I have implemented Summed Area Table (or Integral image) in C++ using OpenMP.
The problem is that the Sequential code is always faster then the Parallel code even changing the number of threads and image sizes.
For example I tried images from (100x100) to (10000x10000) and threads from 1 to 64, but none of the combination is ever faster.
I also tried this code in different machines like:
- Mac OSX 1,4 GHz Intel Core i5 dual core
- Mac OSX 2,3 GHz Intel Core i7 quad core
- Ubuntu 16.04 Intel Xeon E5-2620 2,4 GHz 12 cores
The time has been measured with OpenMP function: omp_get_wtime()
.
For compiling I use: g++ -fopenmp -Wall main.cpp
.
Here is the parallel code:
void transpose(unsigned long *src, unsigned long *dst, const int N, const int M) {
#pragma omp parallel for
for(int n = 0; n<N*M; n++) {
int i = n/N;
int j = n%N;
dst[n] = src[M*j + i];
}
}
unsigned long * integralImageMP(uint8_t*x, int n, int m){
unsigned long * out = new unsigned long[n*m];
unsigned long * rows = new unsigned long[n*m];
#pragma omp parallel for
for (int i = 0; i < n; ++i)
{
rows[i*m] = x[i*m];
for (int j = 1; j < m; ++j)
{
rows[i*m + j] = x[i*m + j] + rows[i*m + j - 1];
}
}
transpose(rows, out, n, m);
#pragma omp parallel for
for (int i = 0; i < n; ++i)
{
rows[i*m] = out[i*m];
for (int j = 1; j < m; ++j)
{
rows[i*m + j] = out[i*m + j] + rows[i*m + j - 1];
}
}
transpose(rows, out, m, n);
delete [] rows;
return out;
}
Here is the sequential code:
unsigned long * integralImage(uint8_t*x, int n, int m){
unsigned long * out = new unsigned long[n*m];
for (int i = 0; i < n; ++i)
{
for (int j = 0; j < m; ++j)
{
unsigned long val = x[i*m + j];
if (i>=1)
{
val += out[(i-1)*m + j];
if (j>=1)
{
val += out[i*m + j - 1] - out[(i-1)*m + j - 1];
}
} else {
if (j>=1)
{
val += out[i*m + j -1];
}
}
out[i*m + j] = val;
}
}
return out;
}
I also tried without the transpose
but it was even slower probably because the cache accesses.
An example of calling code:
int main(int argc, char **argv){
uint8_t* image = //read image from file (gray scale)

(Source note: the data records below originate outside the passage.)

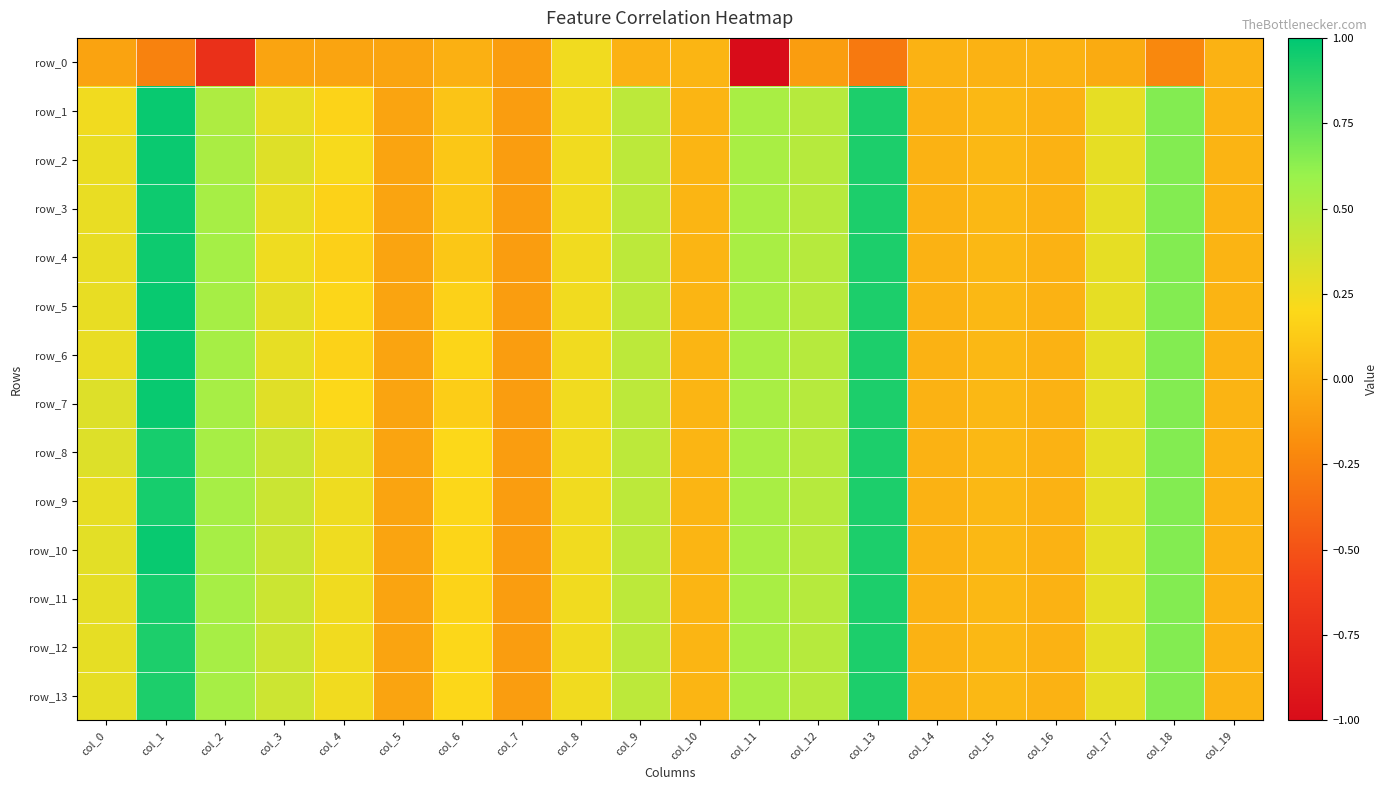

Which series changed the most between col_14 and col_16?

row_0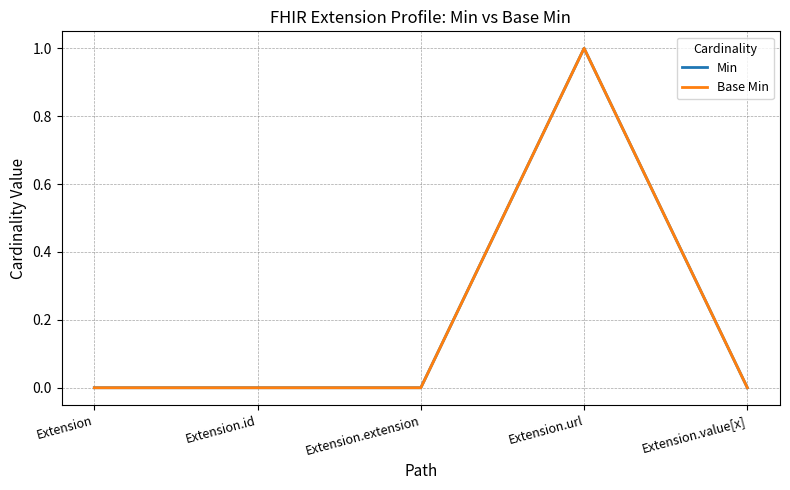

How many lines are shown in the chart?

2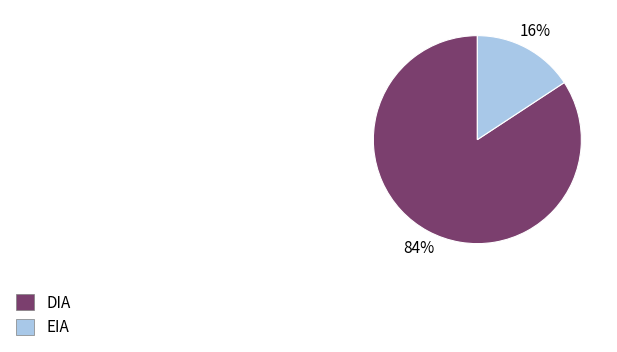

Which has a higher value, EIA or DIA?

DIA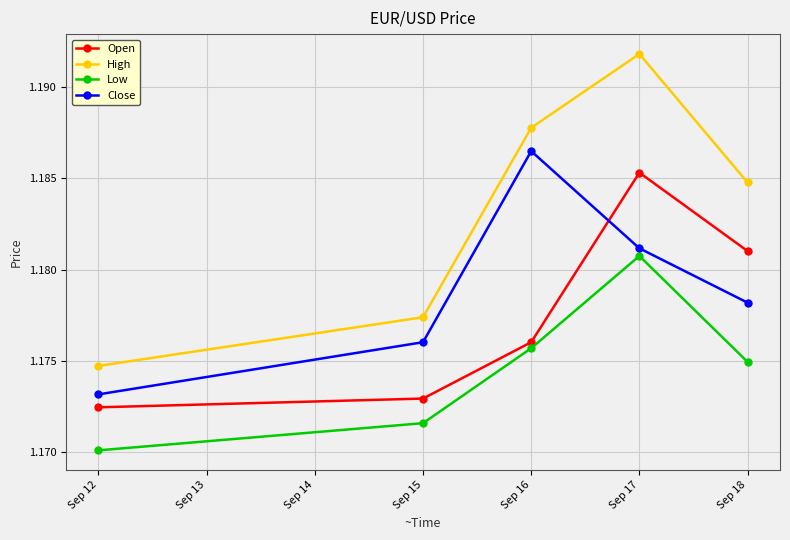

Is the value of Close at Sep 12 greater than the value of Open at Sep 12?

Yes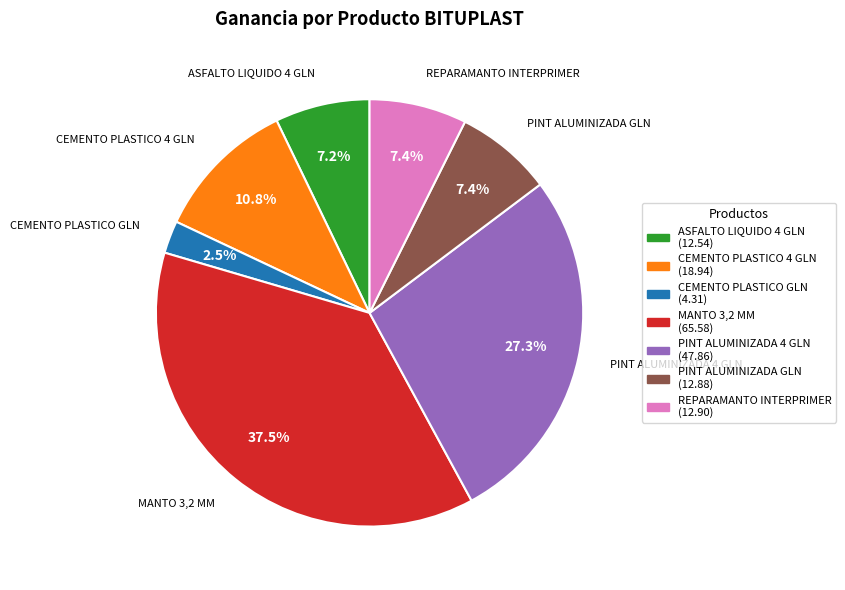

What is the smallest slice in the pie chart?

CEMENTO PLASTICO GLN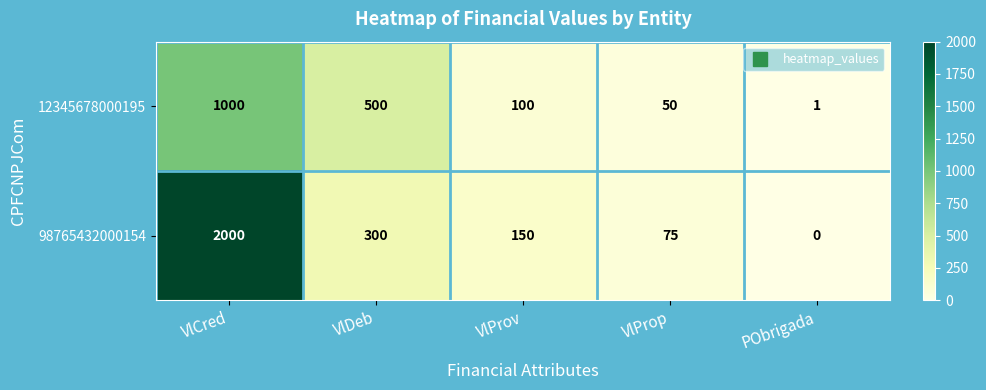

What is the sum of all 98765432000154 values?

2525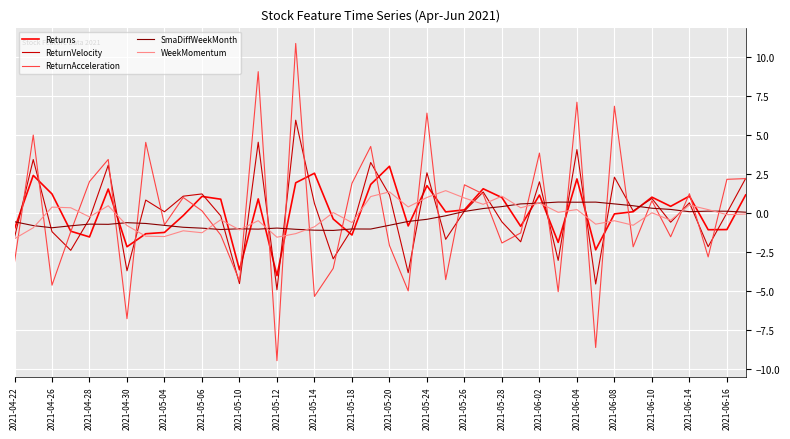

What is the minimum value shown in the chart?

-9.5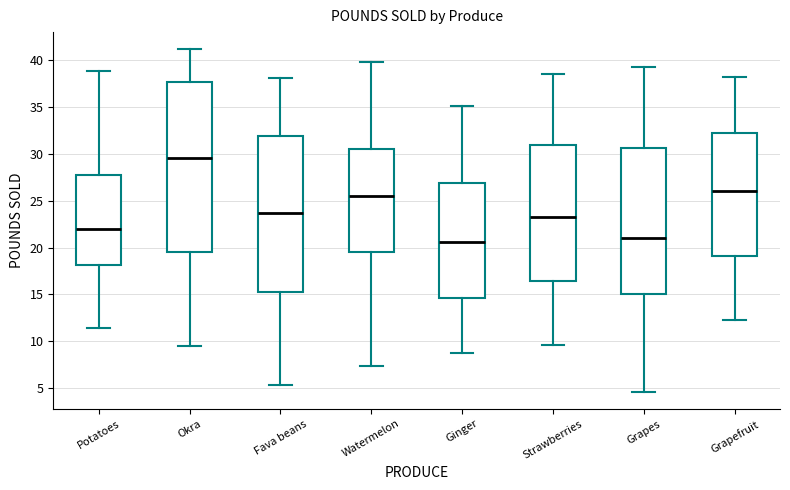

Which box's median line is the highest?

Okra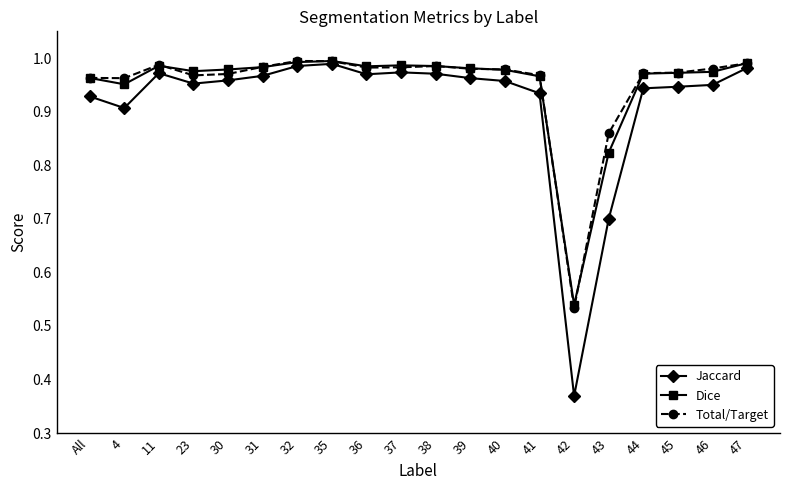

True or false: Dice has more than 1 points higher than both neighbors.

True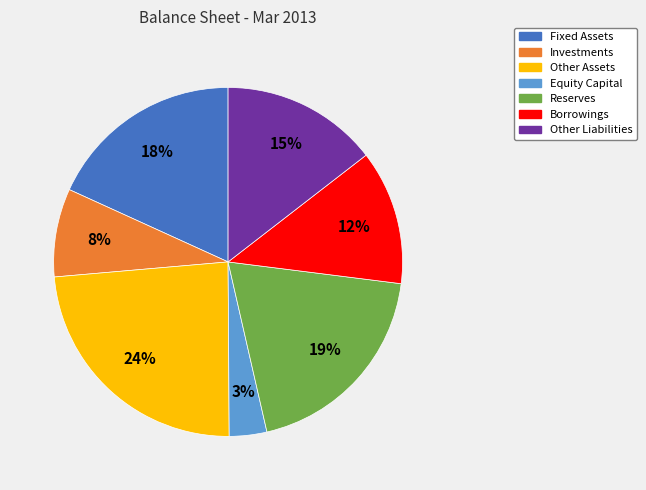

Is it true that Other Liabilities is 15% of the pie?

True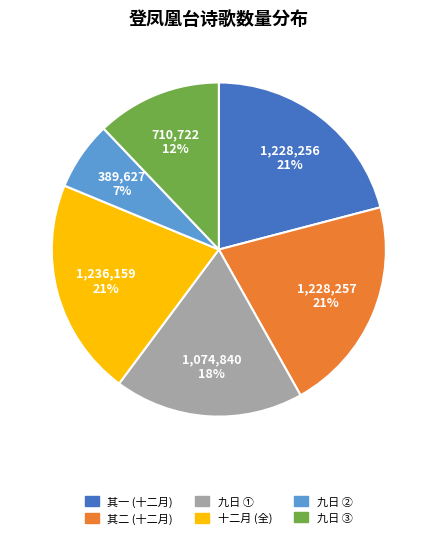

To the nearest percent, what is the difference between the largest and smallest slice percentages?

14%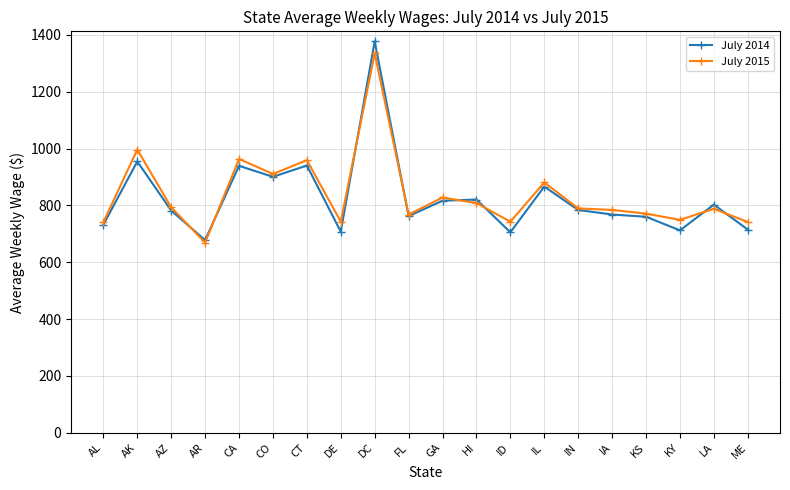

At which category does July 2014 reach its first local valley?

AR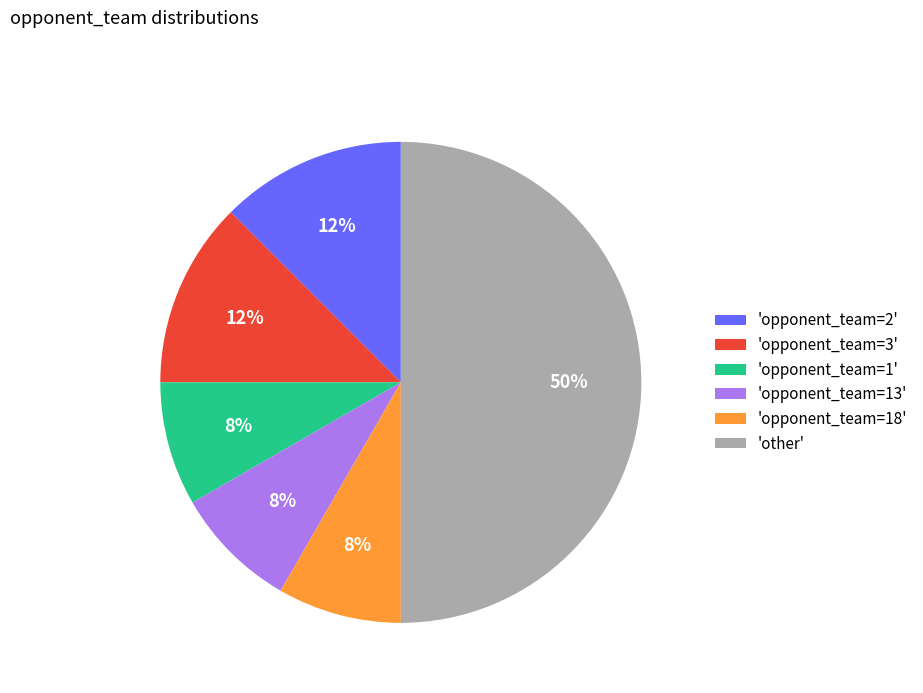

Which has a higher value, 'opponent_team=18' or 'opponent_team=2'?

'opponent_team=2'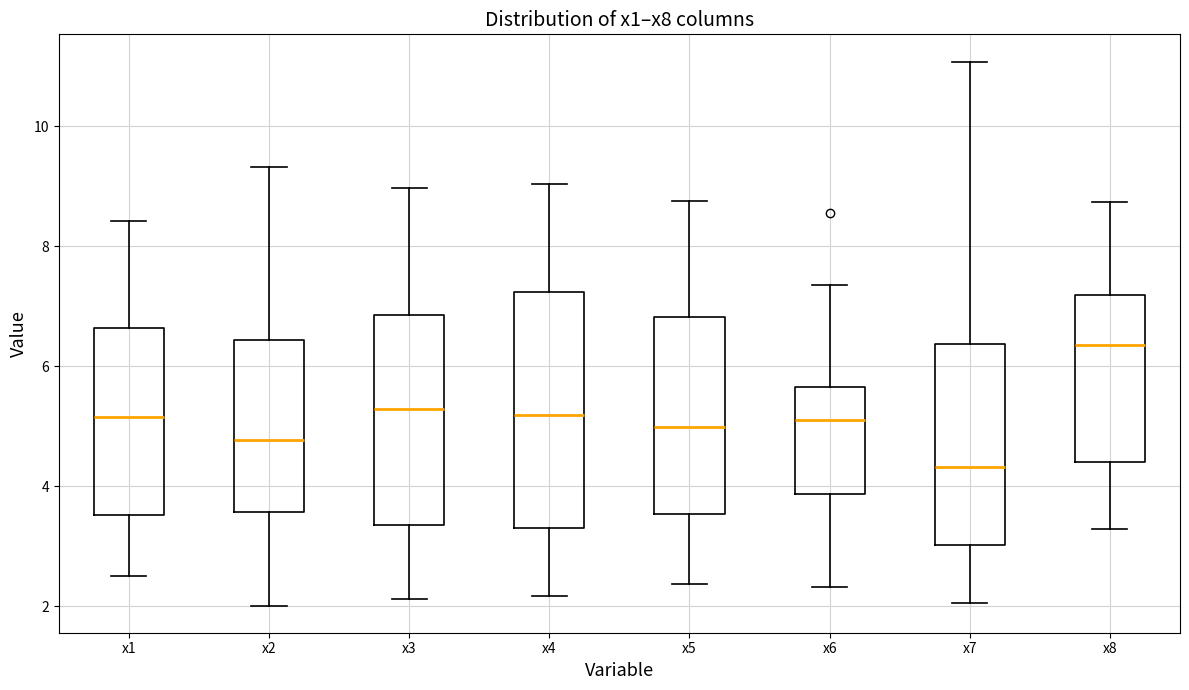

Which box has the highest median line?

x8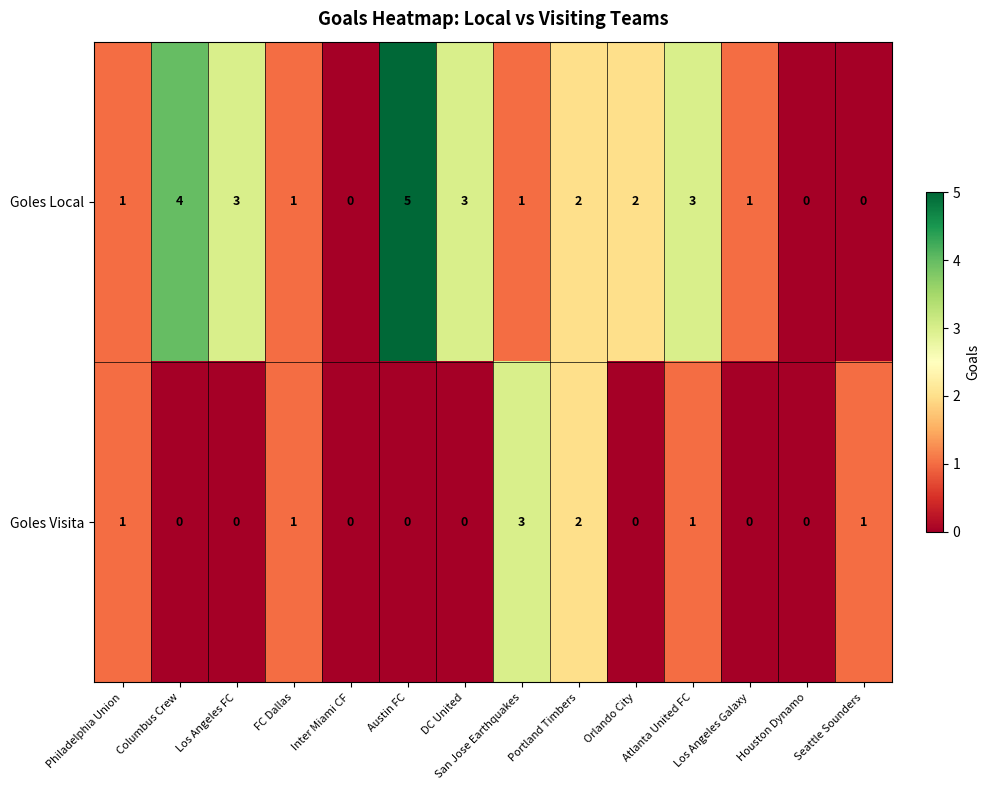

Count the Goles Local values in the range 1 to 3.

9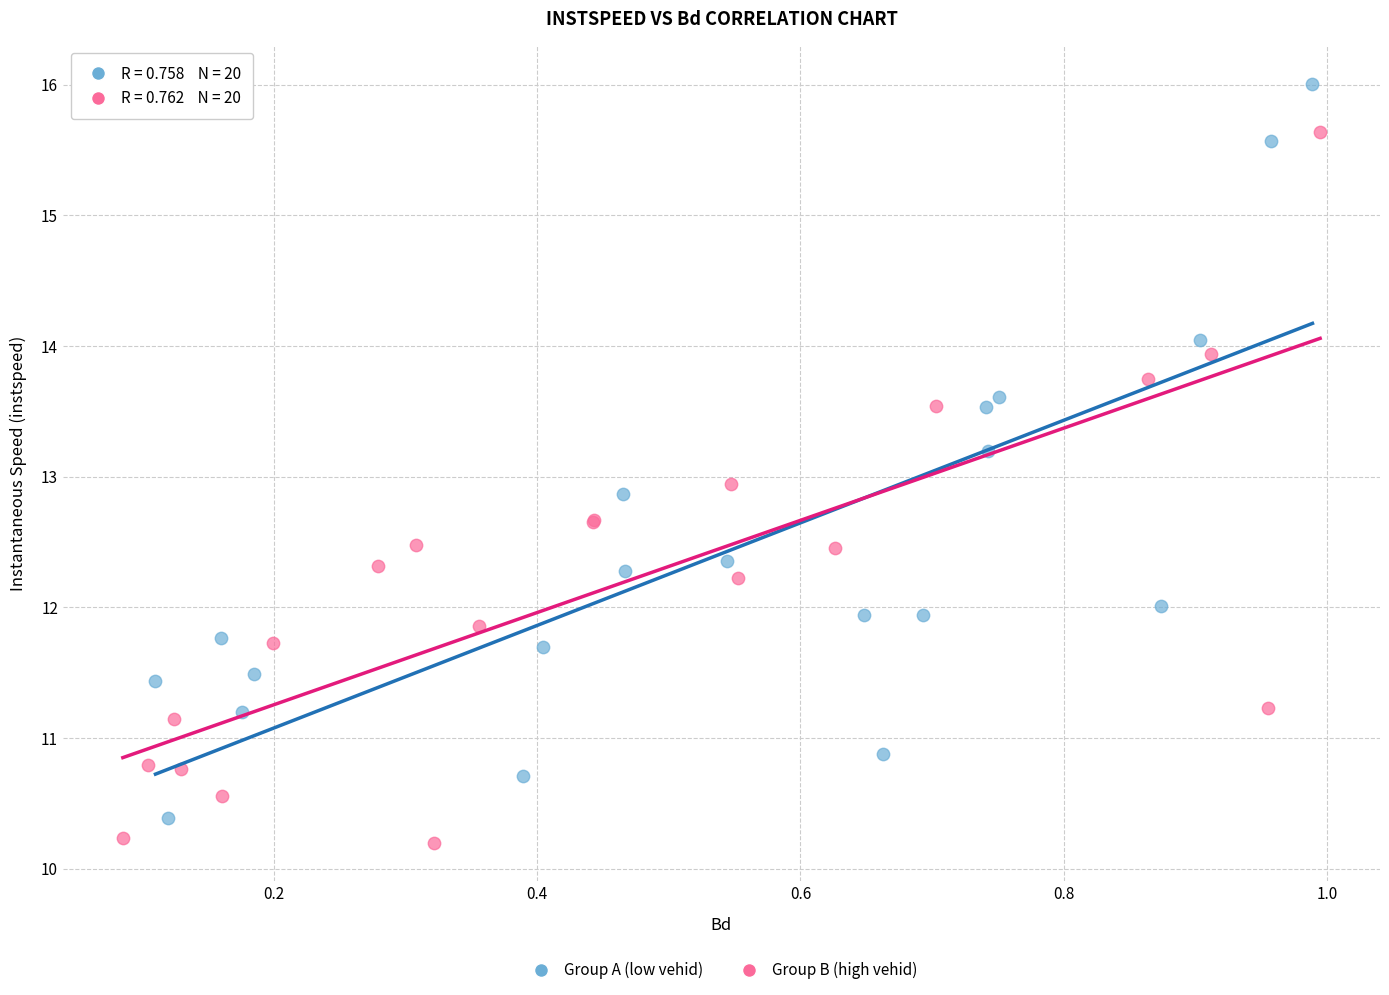

Which series contains the highest Y value?

Group A (low vehid)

int height = //height of the image
int width = //width of the image
double start_omp = omp_get_wtime();
unsigned long* integral_image_parallel = integralImageMP(image, height, width); //parallel
double end_omp = omp_get_wtime();
double time_tot = end_omp - start_omp;
std::cout << time_tot << std::endl;
start_omp = omp_get_wtime();
unsigned long* integral_image_serial = integralImage(image, height, width); //sequential
end_omp = omp_get_wtime();
time_tot = end_omp - start_omp;
std::cout << time_tot << std::endl;
return 0;
}
Each thread is working on a block of rows (maybe an illustration of what each thread is doing can be useful):
Where ColumnSum is done transposing the matrix and repeating RowSum.